We as medical professionals can—and should—be doing more for patients undergoing treatment for cancer and experiencing pain as a result. A full third of cancer patients experience pain related to their condition, whether from the cancer itself or from treatment, and that proportion leaps to two-thirds when the individuals are terminally ill. It’s time we take more seriously the need to alleviate this pain, and intrinsic to that is taking seriously an integrative approach to medical care, and the availability of complementary and alternative therapies with a proven capacity to provide relief.
A definition that I believe simply and accurately describes integrative medicine comes from Karen Washburn, director of QLife/Palliative Care at Lee Memorial Health System: integrative medicine is “medical care that combines the very best scientific medicine with evidence-based complementary therapies.” In other words, an integrative approach to medicine is an effort to treat the whole person.

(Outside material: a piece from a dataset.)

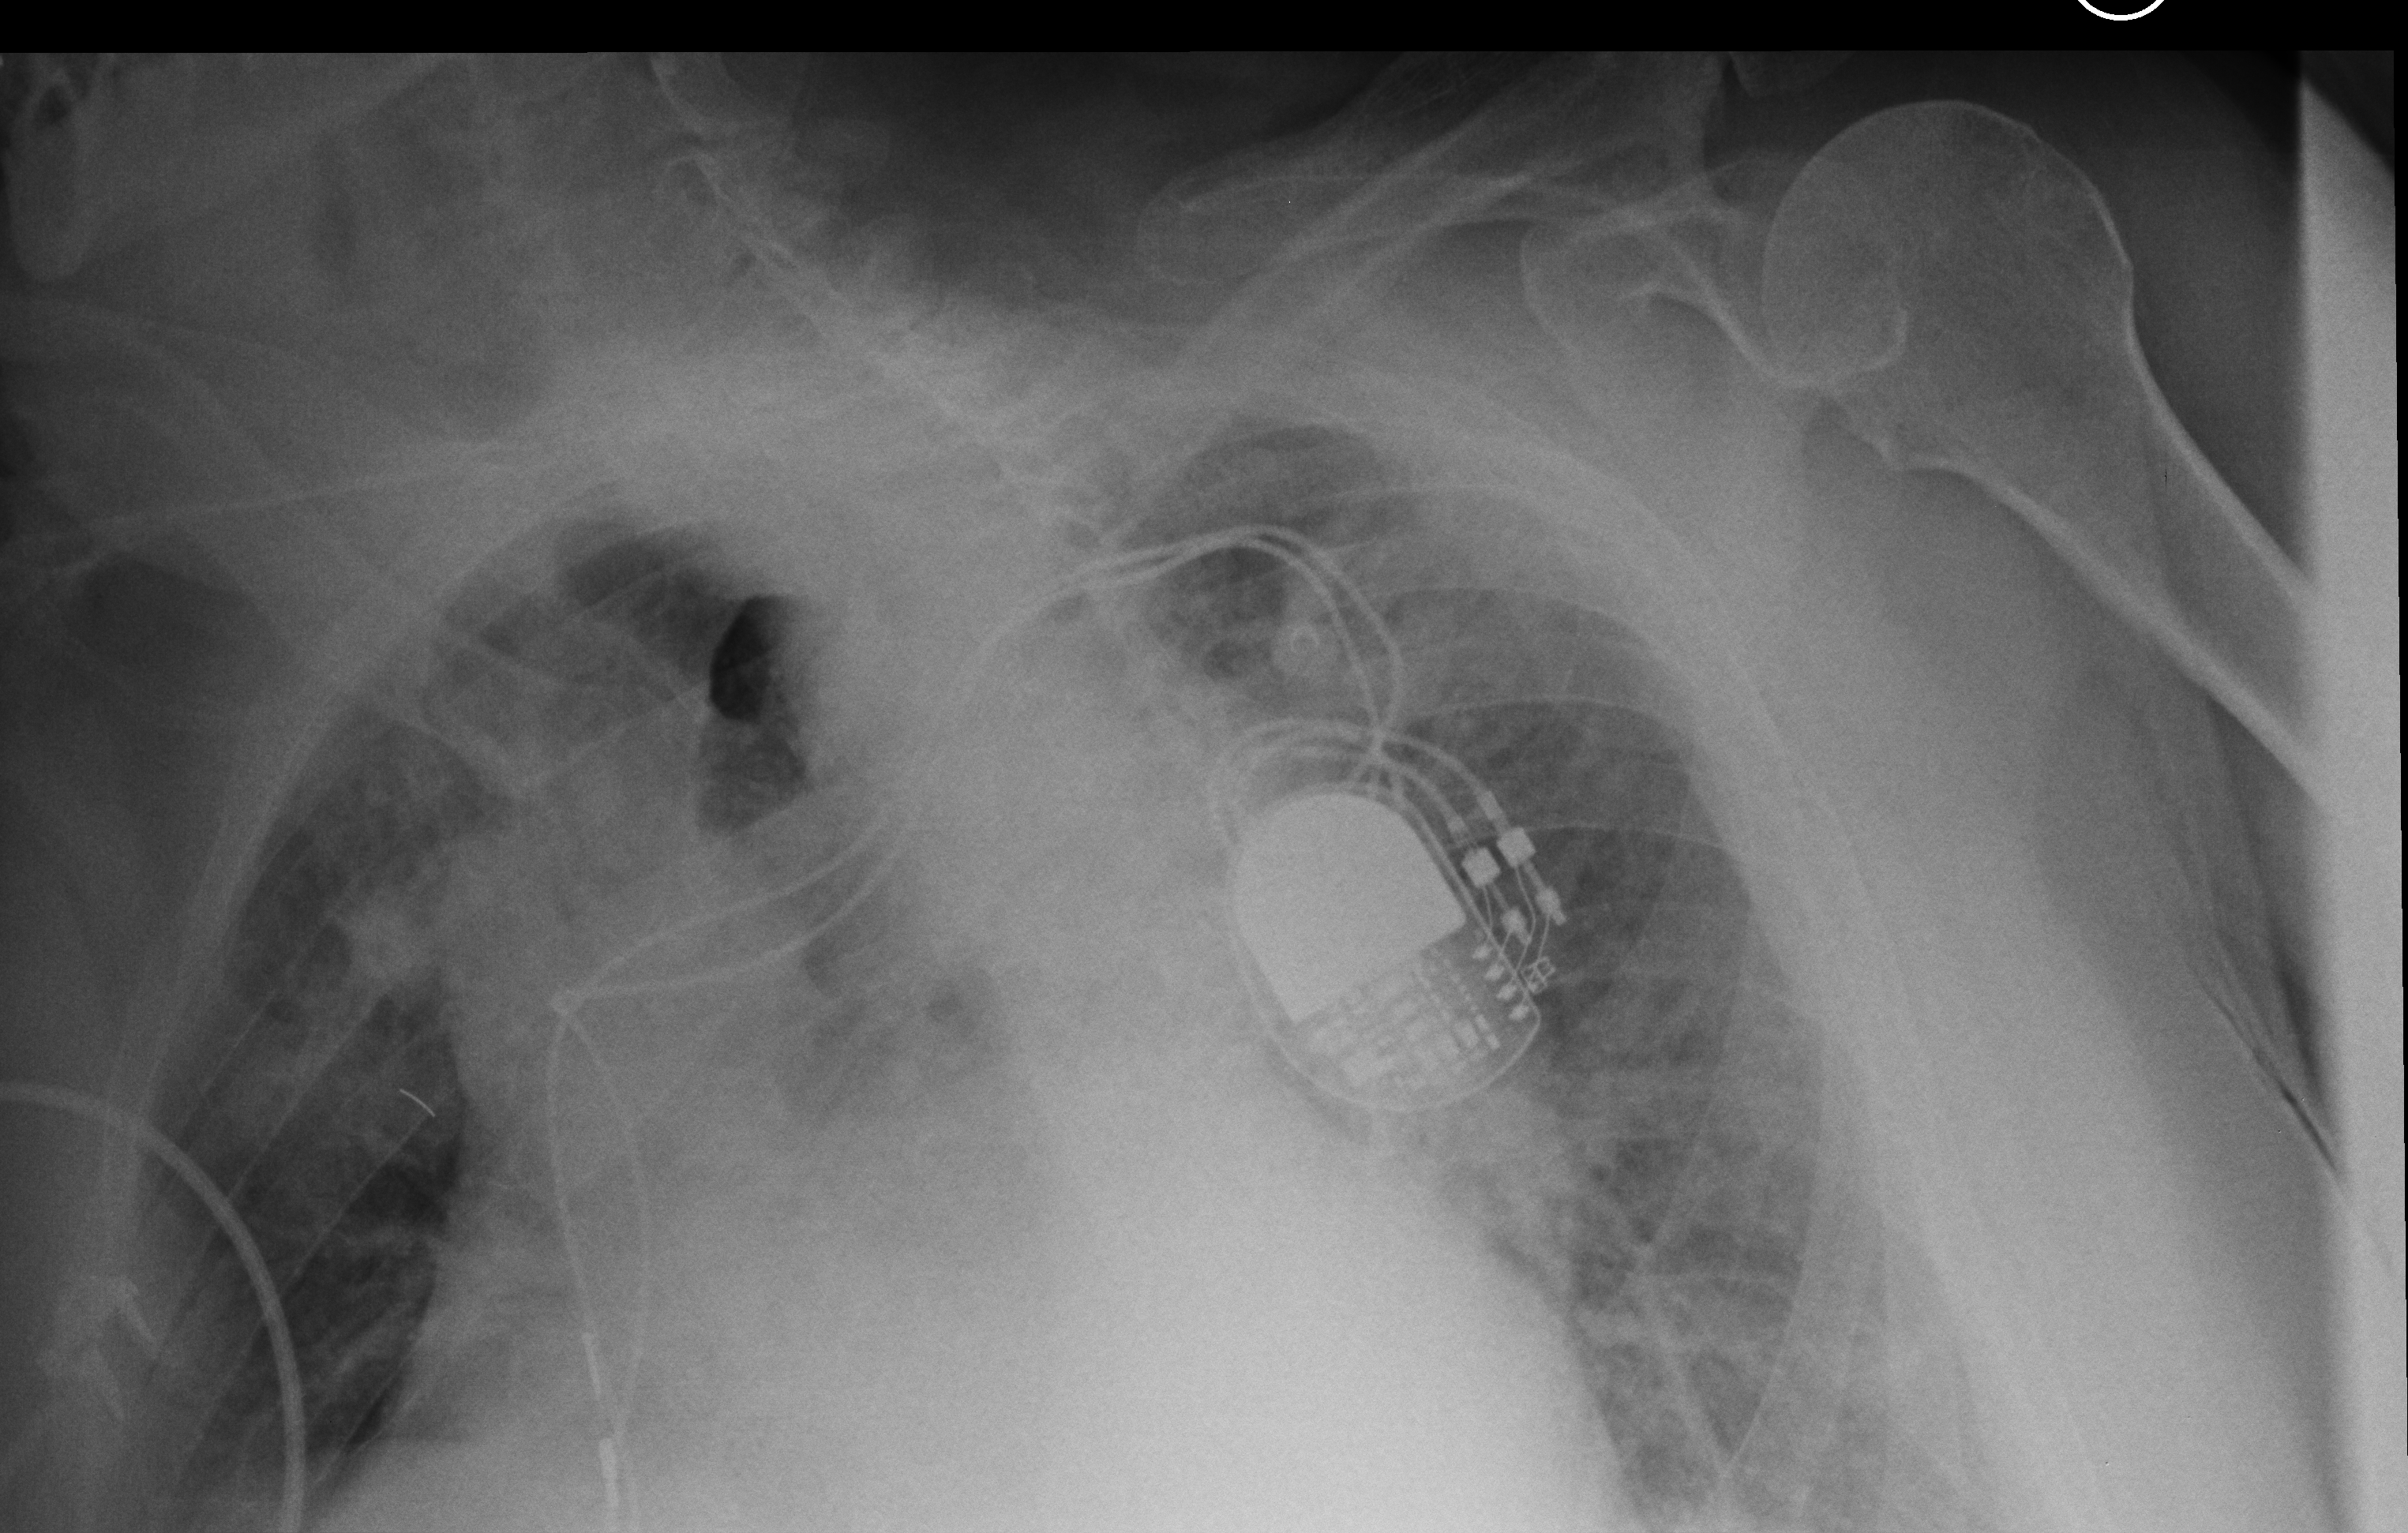
Chest X-ray (portable), anteroposterior (AP) projection. Patient hospitalised with COVID-19; male, aged 75–90 years.
Hospital-stay facts (about this admission, not read from this image; timing relative to this image not recorded): mechanically ventilated during this hospital stay: no; admitted to intensive care during this hospital stay: no.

An array of complementary treatments are available that can, in their various combinations, address cancer pain in an integrative way. They include guided imagery, support groups, acupuncture, massage and other forms of touch therapy. In contrast to their broad, unfair association with the world of dream catchers and pseudo-science, all of these therapies are evidence-backed, and the body of research that supports their use is only continuing to grow.
One of the truly unfortunate byproducts of the limited research on these topics is that myths have persisted that can scare away patients, and even some in the medical community – like the one that massage and other forms of touch therapy spread cancer (to be clear, they don’t!). The reality is that many complementary treatments for cancer pain deserve more primetime attention. They include:
Massage therapy and acupuncture: These forms of touch therapy can help cancer patients achieve a longer range of survivability, find greater comfort as they go through the treatment process, and experience fewer extreme side effects than those who don’t have access to such therapies. (Again, these findings are supported by research.) They should be made available to patients in hospice, as well as those who have been diagnosed – all of them stand to benefit. Massages might be administered as patients are getting chemotherapy infused into their bodies or even afterwards. The initial contact with the side effects of chemotherapy can be overwhelming and painful, and patients occasionally elect to stop their cancer treatment as a result. Massage can help a person tolerate the impact of those side effects. Acupuncture, too, has demonstrated health benefits in patients dealing with cancer.
Exercise: Though it is hardly controversial to note that regular exercise helps reduce pain and promote healthfulness, exercise is still too infrequently recommended by doctors as part of a treatment plan for pain reduction in cancer patients. But the fact is that exercise’s ability to increase blood circulation, keep bones and muscles strong, decrease fatigue, and alleviate anxiety and depression ought to make it near-indispensible for cancer patients. Indeed, the American Cancer Society promotes the benefits of exercise for those battling cancer. Good exercise practices for cancer patients to start with are qi gong, yoga and tai chi, which are low-impact activities that help support the immune system and restore balance.
Mindfulness and meditation: These practices are psychological support tools that help people in stressful situations, such as undergoing cancer treatment, deal with the various challenges that they are going through. When people become rigidly obsessed with death, or what they or their loved ones are going to do faced with difficult scenarios, they become worn-down psychologically and depleted of the energy and resilience necessary to face the next treatment. A mindfulness or meditation practice can help cancer patients stay focused on the moment, in the moment they can actually control.
Other complementary and alternative treatments for cancer patients include chiropractic treatment, biofeedback, aromatherapy, guided relaxation, herbal remedies, and much more. The variety is vast enough to allow cancer patients and their healthcare providers to select the complement of holistic, integrated treatments that work best for a particular individual.
What is common to these different methods is the fact that they exist to help support the part of an individual that’s healthy. While Western medicine plays a critical role in fighting cancer, the side effects of these treatments on their own can often require rest and recovery, and we need to do more to ensure that patients are benefiting from other types of treatments so that together, we can help patients achieve a balanced recovery.
Bill Helm is an ordained Taoist priest and is the Director of the renowned Taoist Sanctuary in San Diego. He teaches Qi Gong, Tui Na, Tai Ji and Taoist philosophy at Pacific College of Oriental Medicine. He travels to China regularly to participate in seminars on Qi Gong and Tui Na, recently working with the Chinese Olympic training center. Mr. Helm serves as Chair of the Department of Body Therapy at Pacific College.